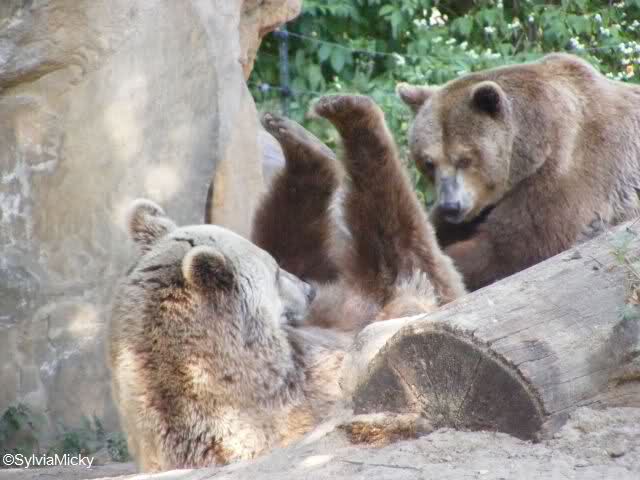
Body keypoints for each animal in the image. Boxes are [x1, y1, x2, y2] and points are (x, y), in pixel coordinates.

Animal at [108, 94, 465, 472]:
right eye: (274, 271)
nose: (308, 289)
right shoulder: (306, 392)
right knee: (399, 237)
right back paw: (349, 120)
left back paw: (303, 136)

-*-*-

> [REQUIREMENT]: Please give the entries above again exactly as written, leaving out any pictures.

> [ANSWER FOR THIS EXERCISE]:
Body keypoints for each animal in the image. Boxes are [x1, y1, x2, y2] and points are (x, y), in pixel coordinates.

Animal at [108, 94, 465, 472]:
right eye: (274, 271)
nose: (308, 289)
right shoulder: (306, 392)
right knee: (399, 237)
right back paw: (349, 120)
left back paw: (303, 136)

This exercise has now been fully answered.